## Passage shown
+ + +

Quintessence opens its season with “Playboy of the Western World,” the Irish classic of the early 1900s by J.M. Synge. It’s about a young runaway man who claims he killed his father and the reaction of the town.
Act II is running “Greater Tuna,” a comedy about the fictional town of “Tuna, Texas.” One of four plays in the Tuna series, it is laced with satire about southern life. It was so successful when it opened in 1981 that a few years later, Norman Lear produced the series on television.
Old Academy Players, founded in 1923 and the theater where Grace Kelly got her start, is still producing season after season of plays. They open with “Purlie Victorious,” a play by Ossie Davis. Turned into a musical later, this production is the original play about a traveling minister who returns to his small Georgia home town during the Jim Crow era, as he tries to rescue the old church and help the cotton pickers who have worked for the ruthless plantation owner. The original cast included Davis, Ruby Dee, Godfrey Cambridge and Alan Alda.
Finally, Arcadia’s season begins with Shakespeare’s “As You Like It.” It’s a rich play filled with politics and love. Some of Shakespeare’s most famous quotes come from “As You Like It.” “All the world’s a stage” and “too much of a good thing” are two of them.

+ + +

## Exercise
Rewrite the passage on local theater seasons from "Act II is running" down to "series on television.", swapping "satire" for "humor".

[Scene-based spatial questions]

+ + +

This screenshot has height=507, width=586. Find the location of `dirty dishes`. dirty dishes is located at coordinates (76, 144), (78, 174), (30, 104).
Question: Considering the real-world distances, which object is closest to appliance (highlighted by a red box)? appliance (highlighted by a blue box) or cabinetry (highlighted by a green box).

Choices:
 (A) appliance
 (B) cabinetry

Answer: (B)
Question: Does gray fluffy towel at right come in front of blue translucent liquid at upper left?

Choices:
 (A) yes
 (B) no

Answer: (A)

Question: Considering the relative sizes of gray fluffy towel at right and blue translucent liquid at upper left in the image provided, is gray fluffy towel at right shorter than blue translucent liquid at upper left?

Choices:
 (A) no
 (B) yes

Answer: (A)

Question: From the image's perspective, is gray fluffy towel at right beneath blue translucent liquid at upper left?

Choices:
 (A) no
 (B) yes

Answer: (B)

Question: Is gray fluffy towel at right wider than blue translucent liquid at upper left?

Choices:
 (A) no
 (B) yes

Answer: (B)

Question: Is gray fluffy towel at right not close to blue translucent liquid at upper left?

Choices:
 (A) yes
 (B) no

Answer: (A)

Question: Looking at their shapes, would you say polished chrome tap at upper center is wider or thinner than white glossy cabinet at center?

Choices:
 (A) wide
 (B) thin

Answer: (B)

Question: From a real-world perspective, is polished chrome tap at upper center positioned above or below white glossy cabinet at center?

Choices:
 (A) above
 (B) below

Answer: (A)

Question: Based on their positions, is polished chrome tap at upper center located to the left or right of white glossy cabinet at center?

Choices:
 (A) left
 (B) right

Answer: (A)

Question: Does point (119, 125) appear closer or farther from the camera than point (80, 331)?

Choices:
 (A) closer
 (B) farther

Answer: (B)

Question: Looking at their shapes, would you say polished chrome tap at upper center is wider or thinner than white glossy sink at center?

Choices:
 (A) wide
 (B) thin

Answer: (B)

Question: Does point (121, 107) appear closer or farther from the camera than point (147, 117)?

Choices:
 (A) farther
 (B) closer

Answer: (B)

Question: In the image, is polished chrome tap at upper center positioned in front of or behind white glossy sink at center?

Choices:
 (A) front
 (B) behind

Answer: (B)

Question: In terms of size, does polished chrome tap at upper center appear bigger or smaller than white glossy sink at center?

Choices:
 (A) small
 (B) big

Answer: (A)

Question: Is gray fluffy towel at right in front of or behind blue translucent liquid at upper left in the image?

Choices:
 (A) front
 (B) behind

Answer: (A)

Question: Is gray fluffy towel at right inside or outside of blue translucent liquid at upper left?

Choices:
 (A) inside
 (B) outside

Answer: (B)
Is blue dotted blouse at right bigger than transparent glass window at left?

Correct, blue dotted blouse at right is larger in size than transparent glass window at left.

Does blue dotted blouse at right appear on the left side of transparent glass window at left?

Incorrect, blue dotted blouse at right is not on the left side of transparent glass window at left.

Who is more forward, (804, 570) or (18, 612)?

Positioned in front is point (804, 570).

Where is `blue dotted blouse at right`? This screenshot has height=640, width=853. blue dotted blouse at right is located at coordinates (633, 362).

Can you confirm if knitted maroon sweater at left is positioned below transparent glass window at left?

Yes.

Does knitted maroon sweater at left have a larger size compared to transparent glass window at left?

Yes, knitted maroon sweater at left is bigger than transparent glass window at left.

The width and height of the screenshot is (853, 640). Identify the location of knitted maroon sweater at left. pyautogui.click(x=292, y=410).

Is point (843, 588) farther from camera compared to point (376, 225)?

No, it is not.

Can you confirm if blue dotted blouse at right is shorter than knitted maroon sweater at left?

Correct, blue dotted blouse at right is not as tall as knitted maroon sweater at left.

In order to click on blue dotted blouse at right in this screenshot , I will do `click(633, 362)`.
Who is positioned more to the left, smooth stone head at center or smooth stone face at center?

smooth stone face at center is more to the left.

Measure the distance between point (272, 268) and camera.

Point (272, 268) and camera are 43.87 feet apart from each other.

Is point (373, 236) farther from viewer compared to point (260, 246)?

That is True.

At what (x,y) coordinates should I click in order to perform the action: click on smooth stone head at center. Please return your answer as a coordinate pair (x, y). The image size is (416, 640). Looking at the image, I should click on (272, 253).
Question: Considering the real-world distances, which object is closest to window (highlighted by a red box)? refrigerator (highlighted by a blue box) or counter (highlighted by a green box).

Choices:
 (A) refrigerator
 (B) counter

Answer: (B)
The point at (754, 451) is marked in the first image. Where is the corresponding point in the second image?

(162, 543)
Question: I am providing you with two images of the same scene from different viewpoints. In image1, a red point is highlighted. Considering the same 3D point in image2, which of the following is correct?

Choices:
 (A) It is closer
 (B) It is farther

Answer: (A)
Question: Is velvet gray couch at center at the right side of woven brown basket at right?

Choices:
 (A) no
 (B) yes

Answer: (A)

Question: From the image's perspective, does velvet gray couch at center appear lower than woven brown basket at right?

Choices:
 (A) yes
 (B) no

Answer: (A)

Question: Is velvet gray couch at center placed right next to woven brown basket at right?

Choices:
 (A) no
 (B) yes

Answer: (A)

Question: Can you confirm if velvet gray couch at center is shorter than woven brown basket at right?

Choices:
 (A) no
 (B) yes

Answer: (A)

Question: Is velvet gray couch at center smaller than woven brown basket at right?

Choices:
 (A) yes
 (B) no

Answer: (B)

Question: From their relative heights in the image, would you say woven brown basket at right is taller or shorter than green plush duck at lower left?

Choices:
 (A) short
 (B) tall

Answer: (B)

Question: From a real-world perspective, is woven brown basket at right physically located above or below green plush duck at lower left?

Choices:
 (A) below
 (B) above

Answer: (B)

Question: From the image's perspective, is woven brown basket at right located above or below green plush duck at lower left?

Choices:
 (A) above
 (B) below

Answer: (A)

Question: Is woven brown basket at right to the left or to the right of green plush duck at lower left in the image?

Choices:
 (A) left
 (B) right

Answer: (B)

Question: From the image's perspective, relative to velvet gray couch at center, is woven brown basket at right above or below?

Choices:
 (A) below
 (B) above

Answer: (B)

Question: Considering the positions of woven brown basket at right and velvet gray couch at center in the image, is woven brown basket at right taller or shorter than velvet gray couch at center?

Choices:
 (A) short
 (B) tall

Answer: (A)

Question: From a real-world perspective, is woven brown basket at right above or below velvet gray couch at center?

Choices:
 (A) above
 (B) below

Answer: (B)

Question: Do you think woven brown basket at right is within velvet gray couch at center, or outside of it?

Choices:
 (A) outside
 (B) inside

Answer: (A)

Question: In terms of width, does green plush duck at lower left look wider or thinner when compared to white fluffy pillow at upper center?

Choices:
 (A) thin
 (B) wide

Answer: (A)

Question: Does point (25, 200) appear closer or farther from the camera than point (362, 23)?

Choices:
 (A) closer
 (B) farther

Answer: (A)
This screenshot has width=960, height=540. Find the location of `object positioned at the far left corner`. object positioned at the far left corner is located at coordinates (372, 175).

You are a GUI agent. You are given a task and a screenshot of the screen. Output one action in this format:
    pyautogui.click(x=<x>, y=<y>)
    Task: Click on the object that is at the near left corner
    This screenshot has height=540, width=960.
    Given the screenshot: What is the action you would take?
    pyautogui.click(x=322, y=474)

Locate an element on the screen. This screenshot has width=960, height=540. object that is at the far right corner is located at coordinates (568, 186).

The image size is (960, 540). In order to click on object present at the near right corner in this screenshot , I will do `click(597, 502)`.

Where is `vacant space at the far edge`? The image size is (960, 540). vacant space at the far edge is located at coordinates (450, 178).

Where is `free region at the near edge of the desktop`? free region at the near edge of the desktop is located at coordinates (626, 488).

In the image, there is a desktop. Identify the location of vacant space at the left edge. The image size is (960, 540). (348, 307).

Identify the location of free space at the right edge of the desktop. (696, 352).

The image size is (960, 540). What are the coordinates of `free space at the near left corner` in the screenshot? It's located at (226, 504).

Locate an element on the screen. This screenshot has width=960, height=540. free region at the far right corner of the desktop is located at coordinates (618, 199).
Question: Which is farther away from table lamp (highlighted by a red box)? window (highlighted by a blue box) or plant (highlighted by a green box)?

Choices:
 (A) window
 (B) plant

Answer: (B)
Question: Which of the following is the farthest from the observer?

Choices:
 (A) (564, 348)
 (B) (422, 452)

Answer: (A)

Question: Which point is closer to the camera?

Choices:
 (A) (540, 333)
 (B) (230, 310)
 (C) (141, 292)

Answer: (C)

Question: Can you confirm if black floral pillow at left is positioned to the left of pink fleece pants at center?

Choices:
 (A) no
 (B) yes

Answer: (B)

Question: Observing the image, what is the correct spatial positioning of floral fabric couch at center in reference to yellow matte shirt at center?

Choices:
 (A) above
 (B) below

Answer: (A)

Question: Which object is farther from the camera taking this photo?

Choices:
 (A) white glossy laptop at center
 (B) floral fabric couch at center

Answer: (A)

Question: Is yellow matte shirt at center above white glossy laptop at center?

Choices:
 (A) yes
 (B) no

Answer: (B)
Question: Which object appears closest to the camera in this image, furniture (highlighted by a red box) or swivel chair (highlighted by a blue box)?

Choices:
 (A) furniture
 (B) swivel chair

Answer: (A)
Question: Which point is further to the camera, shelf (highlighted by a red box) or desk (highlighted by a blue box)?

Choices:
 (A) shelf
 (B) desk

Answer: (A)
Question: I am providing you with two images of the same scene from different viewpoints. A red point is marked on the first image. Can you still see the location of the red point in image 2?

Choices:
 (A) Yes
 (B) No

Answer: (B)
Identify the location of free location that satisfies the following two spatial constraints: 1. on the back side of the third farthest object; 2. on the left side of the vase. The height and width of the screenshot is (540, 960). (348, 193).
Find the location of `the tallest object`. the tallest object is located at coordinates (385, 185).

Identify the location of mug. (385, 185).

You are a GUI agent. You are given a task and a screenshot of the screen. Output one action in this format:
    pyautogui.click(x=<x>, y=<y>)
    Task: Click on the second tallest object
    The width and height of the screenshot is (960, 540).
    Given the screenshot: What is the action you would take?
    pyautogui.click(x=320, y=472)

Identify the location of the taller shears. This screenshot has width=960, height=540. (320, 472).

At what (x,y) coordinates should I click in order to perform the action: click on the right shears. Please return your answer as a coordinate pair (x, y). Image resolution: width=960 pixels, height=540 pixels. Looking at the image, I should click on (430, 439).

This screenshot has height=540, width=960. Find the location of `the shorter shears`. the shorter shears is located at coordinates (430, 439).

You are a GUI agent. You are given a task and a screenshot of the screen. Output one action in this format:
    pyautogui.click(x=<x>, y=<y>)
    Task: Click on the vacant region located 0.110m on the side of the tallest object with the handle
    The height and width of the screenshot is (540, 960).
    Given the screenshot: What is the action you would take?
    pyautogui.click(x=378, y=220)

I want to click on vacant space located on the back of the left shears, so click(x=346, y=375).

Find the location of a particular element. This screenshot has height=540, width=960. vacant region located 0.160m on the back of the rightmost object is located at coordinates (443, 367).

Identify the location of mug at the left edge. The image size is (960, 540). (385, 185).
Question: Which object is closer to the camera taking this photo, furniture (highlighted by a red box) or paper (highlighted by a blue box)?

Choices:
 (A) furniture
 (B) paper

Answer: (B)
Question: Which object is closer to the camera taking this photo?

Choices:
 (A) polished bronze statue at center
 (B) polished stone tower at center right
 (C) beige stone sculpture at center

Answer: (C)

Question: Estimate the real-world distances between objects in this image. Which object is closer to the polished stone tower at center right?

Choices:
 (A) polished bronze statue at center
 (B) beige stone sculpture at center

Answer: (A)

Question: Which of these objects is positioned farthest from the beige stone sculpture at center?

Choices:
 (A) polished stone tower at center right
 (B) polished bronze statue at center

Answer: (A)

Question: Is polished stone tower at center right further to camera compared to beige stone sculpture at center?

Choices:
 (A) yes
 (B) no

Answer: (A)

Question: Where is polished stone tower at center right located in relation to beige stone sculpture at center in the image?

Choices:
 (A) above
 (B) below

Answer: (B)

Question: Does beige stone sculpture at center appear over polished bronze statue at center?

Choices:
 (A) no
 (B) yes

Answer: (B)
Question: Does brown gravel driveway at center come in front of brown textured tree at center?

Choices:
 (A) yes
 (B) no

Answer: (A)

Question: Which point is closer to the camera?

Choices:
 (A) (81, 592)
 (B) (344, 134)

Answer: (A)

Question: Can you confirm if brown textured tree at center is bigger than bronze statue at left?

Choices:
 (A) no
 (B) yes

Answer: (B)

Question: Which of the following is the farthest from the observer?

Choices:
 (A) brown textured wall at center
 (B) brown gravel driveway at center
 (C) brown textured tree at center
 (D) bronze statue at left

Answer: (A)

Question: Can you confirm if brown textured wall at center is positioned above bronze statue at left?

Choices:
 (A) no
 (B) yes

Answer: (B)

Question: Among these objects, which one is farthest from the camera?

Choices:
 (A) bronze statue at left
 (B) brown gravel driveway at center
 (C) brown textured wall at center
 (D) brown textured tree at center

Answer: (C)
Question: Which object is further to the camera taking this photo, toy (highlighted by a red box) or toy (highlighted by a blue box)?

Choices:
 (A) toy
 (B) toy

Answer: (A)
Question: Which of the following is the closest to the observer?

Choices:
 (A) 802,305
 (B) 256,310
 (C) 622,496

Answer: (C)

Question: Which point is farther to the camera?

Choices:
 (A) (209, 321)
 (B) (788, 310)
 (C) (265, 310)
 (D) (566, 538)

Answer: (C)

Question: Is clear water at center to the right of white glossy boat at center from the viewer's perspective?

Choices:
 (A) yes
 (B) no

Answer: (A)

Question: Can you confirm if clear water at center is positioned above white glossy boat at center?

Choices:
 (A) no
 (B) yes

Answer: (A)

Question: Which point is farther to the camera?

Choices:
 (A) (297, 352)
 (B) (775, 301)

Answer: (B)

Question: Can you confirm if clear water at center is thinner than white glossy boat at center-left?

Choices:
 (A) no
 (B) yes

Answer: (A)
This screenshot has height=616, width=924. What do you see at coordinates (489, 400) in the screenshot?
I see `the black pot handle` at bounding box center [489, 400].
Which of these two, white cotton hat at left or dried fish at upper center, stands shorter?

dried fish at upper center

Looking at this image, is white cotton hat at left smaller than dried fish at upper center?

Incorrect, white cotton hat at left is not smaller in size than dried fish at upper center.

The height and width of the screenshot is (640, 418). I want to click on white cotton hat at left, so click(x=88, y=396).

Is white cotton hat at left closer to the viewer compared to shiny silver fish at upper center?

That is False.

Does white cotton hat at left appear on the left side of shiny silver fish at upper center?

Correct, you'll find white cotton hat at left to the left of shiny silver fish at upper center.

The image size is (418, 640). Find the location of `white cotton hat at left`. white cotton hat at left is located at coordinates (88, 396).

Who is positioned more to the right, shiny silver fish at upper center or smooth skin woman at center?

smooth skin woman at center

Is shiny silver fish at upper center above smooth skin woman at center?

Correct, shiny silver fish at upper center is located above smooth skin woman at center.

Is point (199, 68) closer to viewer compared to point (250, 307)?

+ + +

## Task solution
Act II is running “Greater Tuna,” a comedy about the fictional town of “Tuna, Texas.” One of four plays in the Tuna series, it is laced with humor about southern life. It was so successful when it opened in 1981 that a few years later, Norman Lear produced the series on television.